The first large study of this hypothesis included 259 patients with a “CFS-like” illness (the case definition had not yet been developed) and age- and gender-matched healthy control subjects.  Primary culture of lymphocytes showed active replication of HHV-6 in 70% of the patients vs. 20% of the control subjects (P< 10-8) (Buchwald et al., 1992). Another paper also involving primary culture of lymphocytes have produced mixed results (Zorzenon et al., 1996). Studies employing only serological techniques that could not distinguish active from latent infection have been mixed (Koelle et al., 2001; Ablashi et al., 2000; Naschitz et al., 2006; Reeves et al., 2001; Wallace et al., 1999; Wilborn et al., 1994; Yalcin et al., 1994; Hickie et al., 2006; Gupta and Vayuvegula, 1991), with a slight preponderance showing an association between CFS and HHV-6 infection.

On the other hand, other studies have employed assays that can detect active infection: PCR of serum or plasma, IgM early antigen antibodies, and primary cell culture.  The clear majority of these studies have shown an association between CFS and active HHV-6 infection (Buchwald et al., 1992; Josephs et al., 1991; Secchiero et al., 1995; Zorzenon et al., 1996; Patnaik et al., 1995; Wagner et al., 1996; Ablashi et al., 2000; Nicolson et al., 2003; Koelle et al., 2001) whereas a much smaller number of studies have failed to find such an association (Reeves et al., 2001; Koelle et al., 2001).  Moreover, the number of patients in the studies that have found an association between CFS and active HHV-6 infection (717) is much larger than the number in studies that have failed to find an association (48).

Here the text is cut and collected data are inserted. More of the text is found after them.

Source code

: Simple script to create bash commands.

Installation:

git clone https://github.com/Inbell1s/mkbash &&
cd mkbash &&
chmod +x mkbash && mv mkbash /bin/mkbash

Several treatment studies provide indirect evidence that HHV-6 may play an etiologic role in CFS. The therapeutic agent Poly(I).poly(C12U) (AmpligenÒ) has in vitro efficacy against HHV-6 (Ablashi et al., 1994) and has improved both symptoms and functional capacity in a randomized, controlled trial (Strayer et al., 1994).  Elsewhere in this issue, Montoya reports a small open-label study of valganciclovir in patients with CFS and evidence of active HHV-6 or EBV infection, demonstrating an impressive reduction in both viral load and symptoms. (A five week trial of acyclovir showed no efficacy in CFS (Straus et al., 1988), but acyclovir has little in vitro activity against HHV-6.)

3. Concluding remarks

The hypothesis that active infection with HHV-6 may cause some cases of CFS rests on several general observations. First, the great preponderance of the evidence indicates that patients with CFS have abnormalities of the central and autonomic nervous systems, and a state of chronic immune activation. Second, there is also considerable evidence that active infection with HHV-6 is present in a substantial fraction of patients with CFS. Third, the tissue tropism of HHV-6 makes it one plausible candidate (among several) to produce an illness characterized by neurological and immunological abnormalities. Fourth, the association of HHV-6 infection with encephalitis, multiple sclerosis and seizure disorders — each of which has clinical features that overlap with those of CFS—is consistent with the hypothesis. Clinical studies with antiviral drugs that have in vitro activity against HHV-6 could provide strong evidence in favor of, or against, this hypothesis. If controlled studies demonstrate that such drugs simultaneously eradicate active HHV-6 infection in vivo, and improve the symptoms of CFS, an etiologic role for the virus in some patients with this illness would be strongly suggested.